Yet Cheltenham & Gloucester's relatively large size--with five branches and nearly £15 million in assets--at the beginning of the 1950s enabled it to resist the new government-imposed rate hike. By maintaining its mortgage rates, C&G was able to position itself as a low-cost alternative. This gave the company an edge during the decade, as the United Kingdom underwent a building boom--with new construction topping more than 300,000 homes per year. As a result, C&G embarked on a new era of growth.

By the middle of the decade, the society's membership had swelled to more than 55,000 shareholders and depositors, of which some 27,000 were borrowing members. C&G's asset base also expanded strongly, leaping from £22 million in 1954 to more than £36 million in 1960. By then, the society also had expanded its branch network, to a total of seven.

The passage of a new Building Societies Act in 1960 restricted the size of loans, especially to corporate customers, in an effort to ensure liquidity of assets.
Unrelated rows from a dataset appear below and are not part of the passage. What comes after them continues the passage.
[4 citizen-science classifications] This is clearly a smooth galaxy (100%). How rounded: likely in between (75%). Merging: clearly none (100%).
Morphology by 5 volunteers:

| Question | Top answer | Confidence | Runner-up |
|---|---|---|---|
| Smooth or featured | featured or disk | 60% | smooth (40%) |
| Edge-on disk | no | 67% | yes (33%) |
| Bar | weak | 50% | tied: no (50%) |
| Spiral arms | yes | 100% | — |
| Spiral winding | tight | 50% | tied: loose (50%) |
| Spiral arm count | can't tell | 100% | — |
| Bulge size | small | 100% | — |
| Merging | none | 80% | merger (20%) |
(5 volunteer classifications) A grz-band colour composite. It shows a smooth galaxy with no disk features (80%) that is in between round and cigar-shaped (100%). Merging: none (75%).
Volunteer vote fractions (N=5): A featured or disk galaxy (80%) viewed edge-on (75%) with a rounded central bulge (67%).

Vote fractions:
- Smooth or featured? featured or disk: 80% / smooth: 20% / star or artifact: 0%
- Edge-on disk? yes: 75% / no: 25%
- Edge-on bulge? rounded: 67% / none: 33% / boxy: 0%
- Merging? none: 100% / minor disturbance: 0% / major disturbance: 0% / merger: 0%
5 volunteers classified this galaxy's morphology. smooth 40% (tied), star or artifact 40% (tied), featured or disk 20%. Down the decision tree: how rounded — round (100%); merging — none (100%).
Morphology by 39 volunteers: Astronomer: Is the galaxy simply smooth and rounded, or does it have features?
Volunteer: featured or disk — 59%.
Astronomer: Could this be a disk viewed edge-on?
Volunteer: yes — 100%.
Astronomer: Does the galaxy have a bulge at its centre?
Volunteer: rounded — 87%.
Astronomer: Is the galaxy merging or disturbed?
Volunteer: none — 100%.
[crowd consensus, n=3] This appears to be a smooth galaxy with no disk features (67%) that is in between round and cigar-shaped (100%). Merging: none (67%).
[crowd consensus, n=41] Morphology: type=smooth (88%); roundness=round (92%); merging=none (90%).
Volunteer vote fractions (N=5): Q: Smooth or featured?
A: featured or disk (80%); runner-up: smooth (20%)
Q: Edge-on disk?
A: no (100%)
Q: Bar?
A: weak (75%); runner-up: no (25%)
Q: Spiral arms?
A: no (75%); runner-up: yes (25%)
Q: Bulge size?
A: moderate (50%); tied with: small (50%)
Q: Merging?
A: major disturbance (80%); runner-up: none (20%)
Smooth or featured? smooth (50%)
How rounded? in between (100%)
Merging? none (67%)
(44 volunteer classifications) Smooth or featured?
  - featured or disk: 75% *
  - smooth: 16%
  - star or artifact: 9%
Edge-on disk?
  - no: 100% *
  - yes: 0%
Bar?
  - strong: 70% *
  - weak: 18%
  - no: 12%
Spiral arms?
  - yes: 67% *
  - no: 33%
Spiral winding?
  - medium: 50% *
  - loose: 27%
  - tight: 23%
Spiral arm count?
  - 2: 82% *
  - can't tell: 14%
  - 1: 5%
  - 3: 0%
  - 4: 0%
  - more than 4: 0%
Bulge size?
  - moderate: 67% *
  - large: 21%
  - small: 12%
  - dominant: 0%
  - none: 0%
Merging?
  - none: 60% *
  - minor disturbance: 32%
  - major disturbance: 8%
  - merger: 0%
Two years later, that act was replaced by a new Building Societies Act, which consolidated all previous legislation, further restricting the sector. As a result, the building society sector moved toward its own consolidation.

C&G, which remained among the top 20 building societies at the time, became an early participant in the first wave of consolidation, taking over two smaller societies, Yeovil and South Somerset Mutual Building Society and Vale of Evesham Permanent Building Society, that year. Other acquisitions followed, and by the beginning of the next decade, C&G had been transformed into a society with assets of more than £150 million and more than 45 branches--including new branch office openings that year in Manchester, Leeds, Glasgow, Devizes, and Cardigan--operating through much of the United Kingdom. C&G also boasted lowered management costs with the addition of its first computer system in 1969.

The early 1970s marked a new wave of industry consolidation, as the total number of building societies shrunk back to just 450. At the same time, a small number of more powerful societies had been emerging, and by the mid-1970s, the top 30 societies accounted for more than 85 percent of the total market. Cheltenham & Gloucester remained a primary player in the consolidation of the building society sector, adding such acquisitions as those of Smethwick Building Society and Tewkesbury and District Building Society in 1973.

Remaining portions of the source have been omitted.